**Directions**
If a line in the records below contains the word "elbow", return that line.

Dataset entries
-------

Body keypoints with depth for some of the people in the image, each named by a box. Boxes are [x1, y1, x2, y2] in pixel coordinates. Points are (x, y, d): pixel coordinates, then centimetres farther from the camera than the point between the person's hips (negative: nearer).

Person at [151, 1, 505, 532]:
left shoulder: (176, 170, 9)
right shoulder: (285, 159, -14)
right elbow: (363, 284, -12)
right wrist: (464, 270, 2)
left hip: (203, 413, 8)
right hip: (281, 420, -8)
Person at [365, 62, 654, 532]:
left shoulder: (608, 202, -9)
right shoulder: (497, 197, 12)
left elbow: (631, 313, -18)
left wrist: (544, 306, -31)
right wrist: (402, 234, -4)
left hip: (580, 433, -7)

-------

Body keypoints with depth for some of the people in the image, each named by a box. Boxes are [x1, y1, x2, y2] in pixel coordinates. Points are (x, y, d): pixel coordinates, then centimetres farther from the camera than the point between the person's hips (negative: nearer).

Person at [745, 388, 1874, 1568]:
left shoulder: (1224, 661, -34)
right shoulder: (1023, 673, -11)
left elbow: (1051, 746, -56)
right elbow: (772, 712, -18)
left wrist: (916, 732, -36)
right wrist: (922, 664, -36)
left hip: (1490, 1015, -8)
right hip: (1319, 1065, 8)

-------

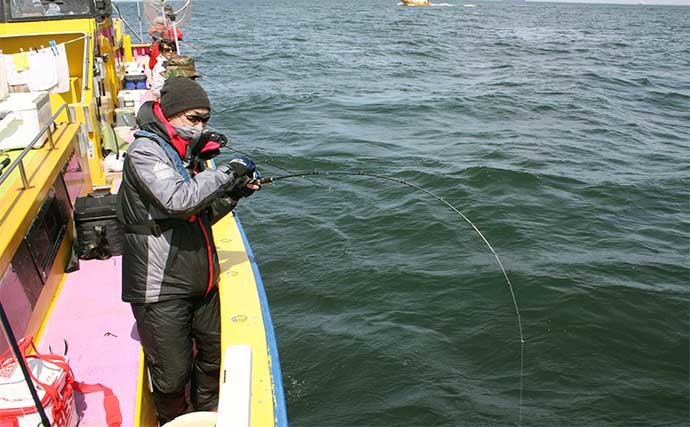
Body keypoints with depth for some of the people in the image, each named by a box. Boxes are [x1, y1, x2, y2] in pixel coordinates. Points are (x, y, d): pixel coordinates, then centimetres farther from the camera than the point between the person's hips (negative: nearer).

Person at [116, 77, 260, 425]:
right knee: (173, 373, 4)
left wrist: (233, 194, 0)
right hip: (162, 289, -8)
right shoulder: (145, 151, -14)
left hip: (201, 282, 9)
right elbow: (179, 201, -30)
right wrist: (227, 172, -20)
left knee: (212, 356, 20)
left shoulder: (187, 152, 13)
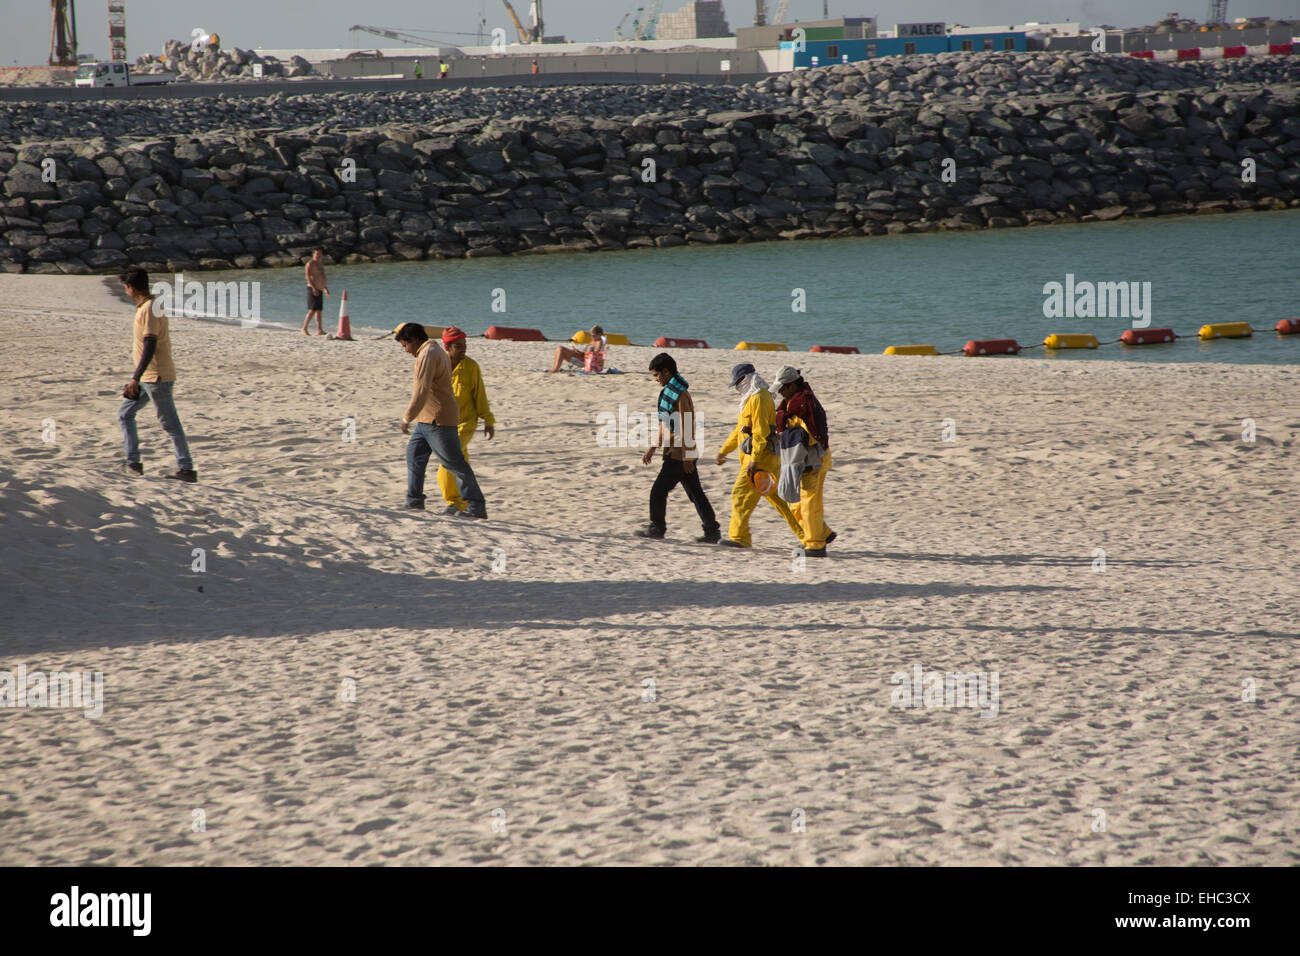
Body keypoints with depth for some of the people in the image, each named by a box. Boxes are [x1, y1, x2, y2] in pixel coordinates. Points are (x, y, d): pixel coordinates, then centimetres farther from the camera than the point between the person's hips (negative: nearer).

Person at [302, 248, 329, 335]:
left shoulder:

-------

**Solution for this exercise**
right elbow: (363, 284, -12)
left elbow: (631, 313, -18)
left elbow: (1051, 746, -56)
right elbow: (772, 712, -18)
right elbow: (179, 201, -30)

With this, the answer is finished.